Farama-Foundation / D4RL

A collection of reference environments for offline reinforcement learning
Apache License 2.0
1.34k stars 286 forks source link

Couple things #2

Closed spitis closed 4 years ago

spitis commented 4 years ago
  1. Need to grant permissions on the mixed mujoco envs (maybe other non-mujoco ones as well). Getting error AccessDeniedException: 403 ... does not have storage.objects.list access to justinjfu-public.

  2. You should wrap your environments in a TimeLimit wrapper: https://github.com/openai/gym/blob/master/gym/wrappers/time_limit.py. Right now they must be automatically terminated else infinite loop.

  3. Missing the Ant mujoco from Bear paper =(

  4. Not really an issue with the code, but curious for your thoughts: do you have reason to believe that the environments on which none of your tested methods achieve any reasonable score, are even solvable / well-posed problems for the tabula rasa, completely offline setting? It seems a bit silly to throw these out there as benchmarks. Potentially better approach 1: start with too much data, so that a reasonable baseline (e.g., offline SAC) solved. Then the benchmark becomes not performance, but equivalent performance gotten from random sub sampling of the data. Potentially better approach 2: offer these as warm-up / demo-like datasets, to see how fast an agent that has the ability to explore can achieve good performance using them to bootstrap its performance.

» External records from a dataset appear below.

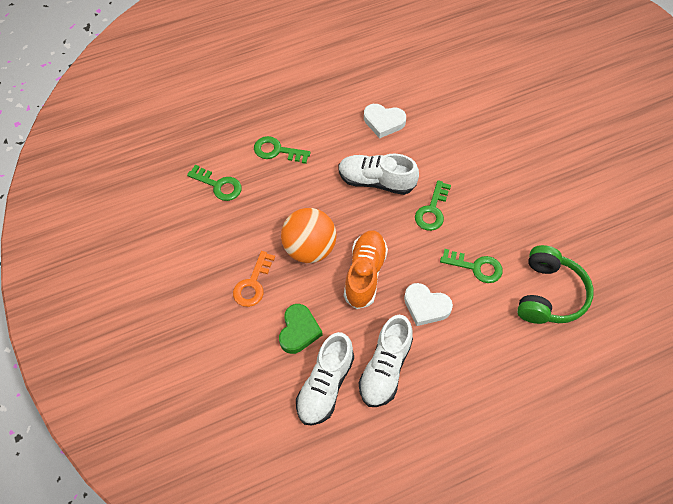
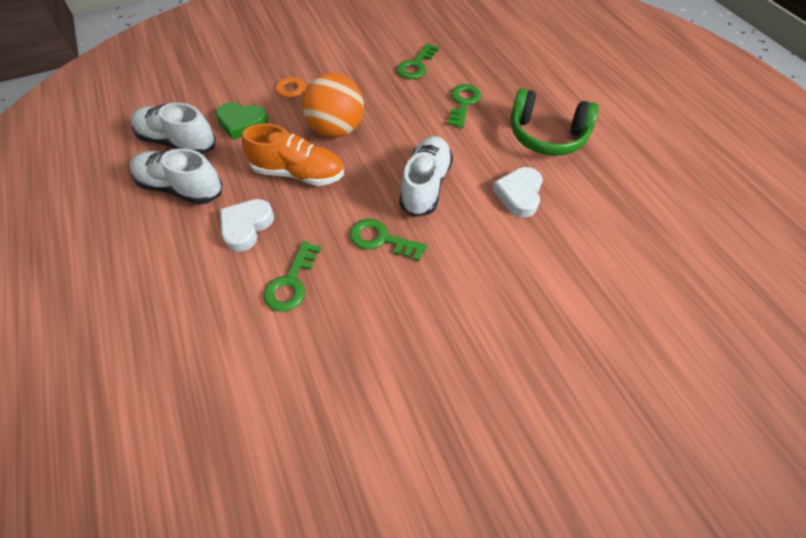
camera: 90 degrees right, 5 degrees down
(549, 294) = (234, 370): green headphones -> green headphones (547, 135)

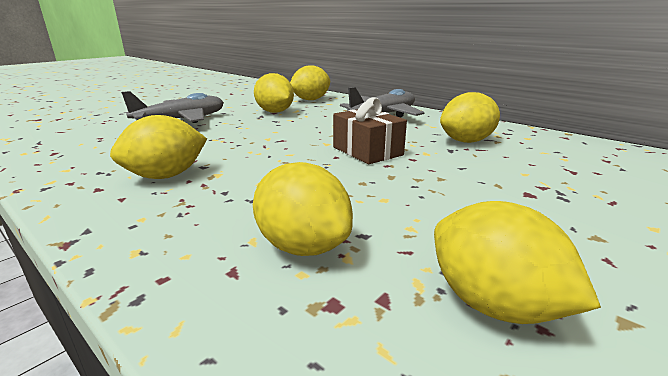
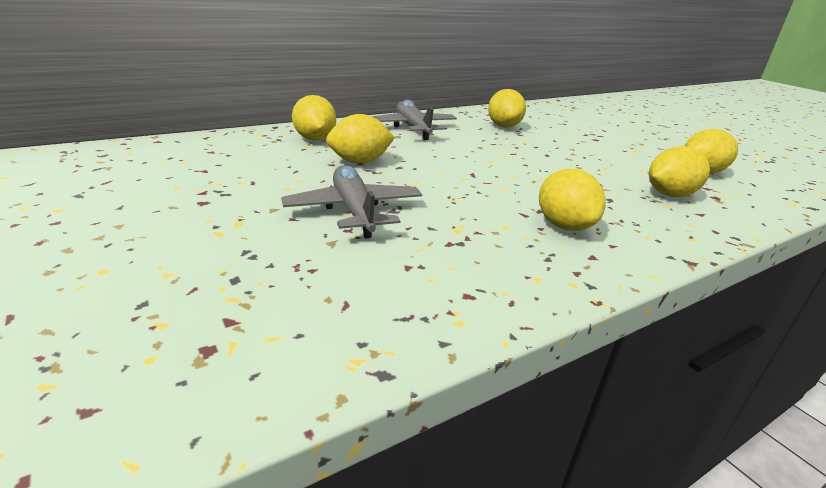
camera: 75 degrees left, 5 degrees up
(367, 151) = (517, 153): brown gift -> none

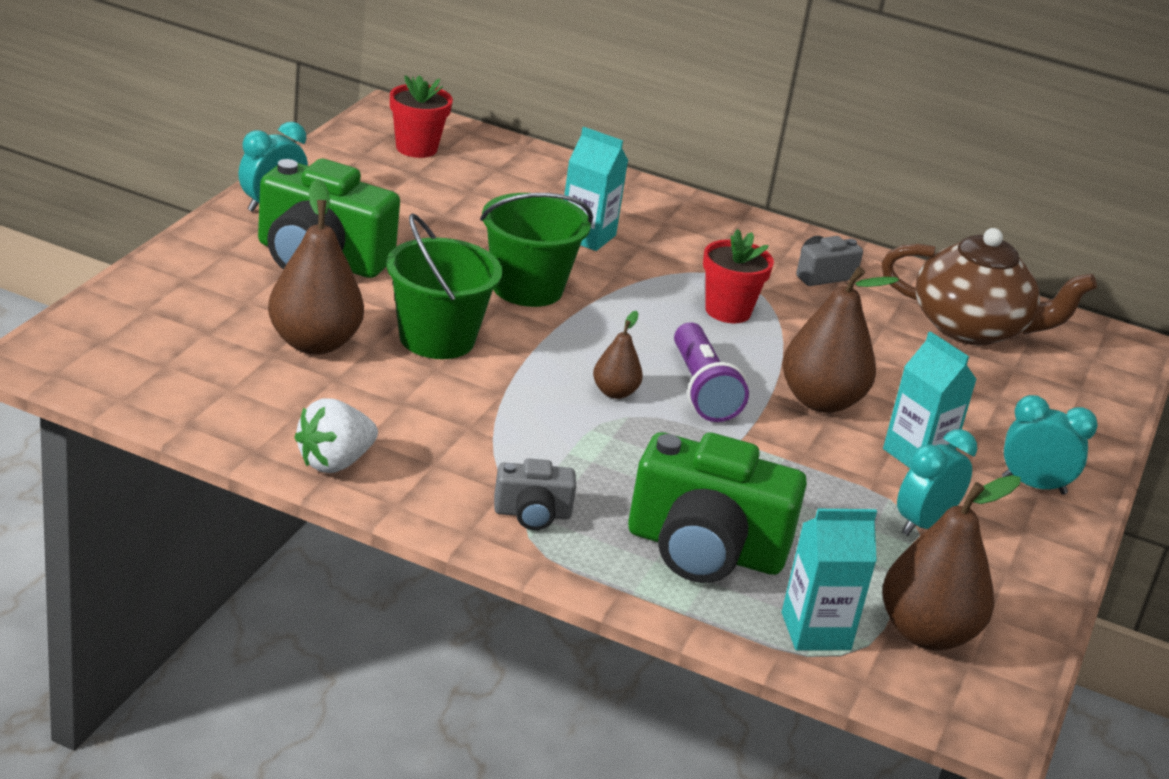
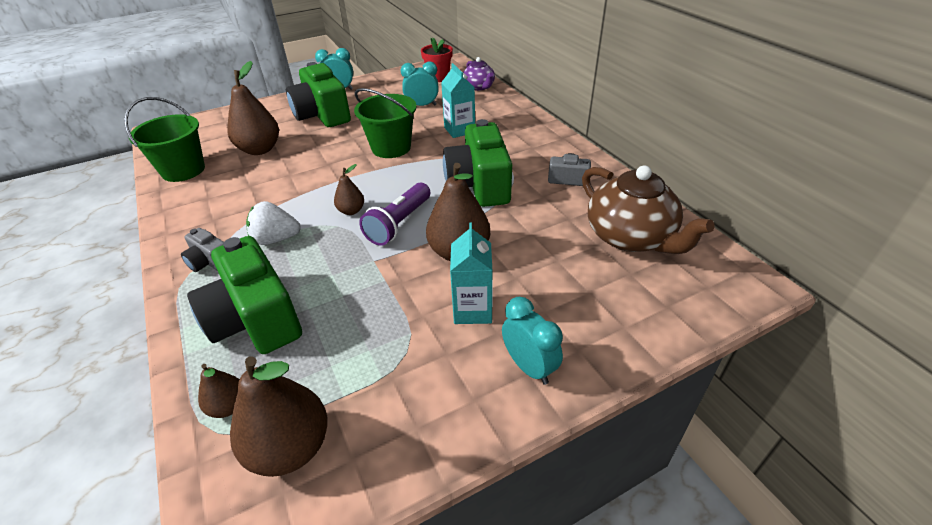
camera: 45 degrees right, 10 degrees up
(334, 462) = (177, 205): white strawberry -> white strawberry (276, 239)
(437, 338) = (312, 161): green bucket -> green bucket (183, 170)
(511, 154) = (479, 87): none -> purple teapot
(728, 311) = (479, 185): red flower pot -> green camera
(815, 631) = (229, 406): turquoise carton -> brown pear
(923, 524) = (407, 361): turquoise clock -> turquoise clock (422, 105)

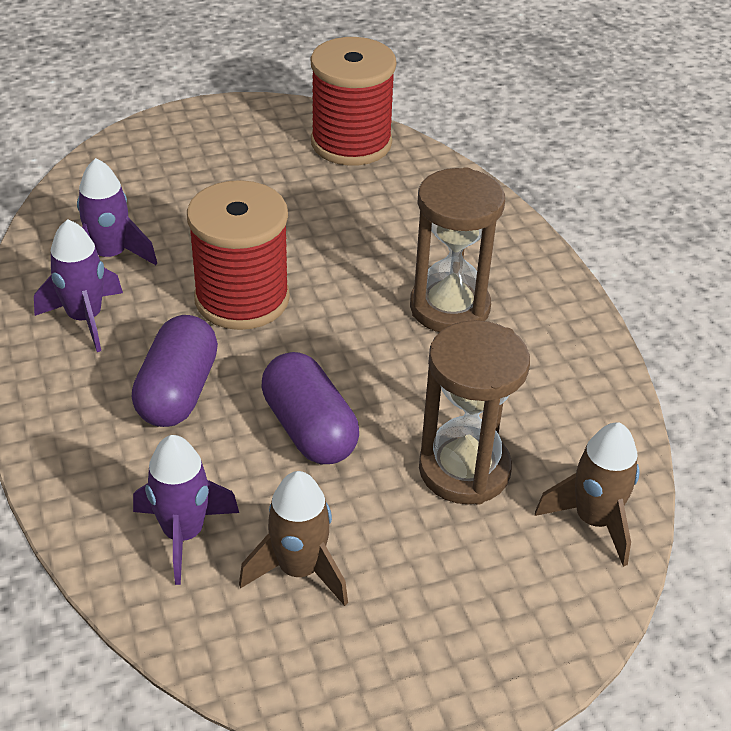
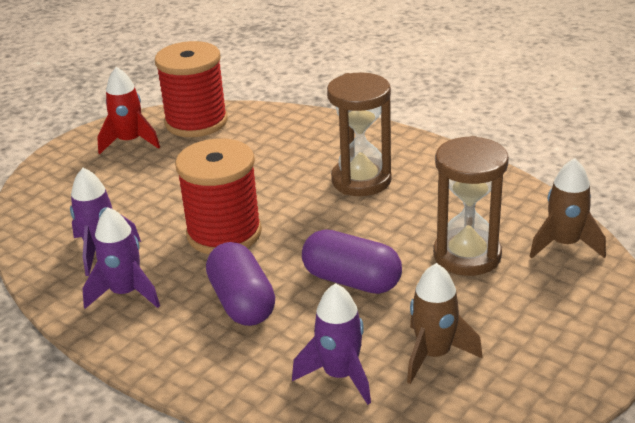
camera: 30 degrees left, 10 degrees down
(261, 136) = (130, 142): none -> red rocket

Anyways, thanks for making the Mujoco datasets available. I have the following "better" expert agents to produce datasets if you are interested (probably can do even better, wasn't sure why Bear paper stopped short on the expert perf): Ant 6900, HalfCheetah 16700, Hopper 4200, Walker 6600.

justinjfu commented 4 years ago

Thank you for catching these!

The issues in points 1 & 2 seem to be limited to the gym-mujoco tasks. 3 is on the way as well.

4 is an interesting point and a valid concern. It's more complicated than simply adding more data, because the distribution of the data seems to matter as well - for example offline SAC tends to perform poorly on expert data even when given huge amounts of data. We are trying to subsample a certain set of successful trajectories and seeing if an algorithm like cloning will work from those - this will hopefully come in an update in a few weeks.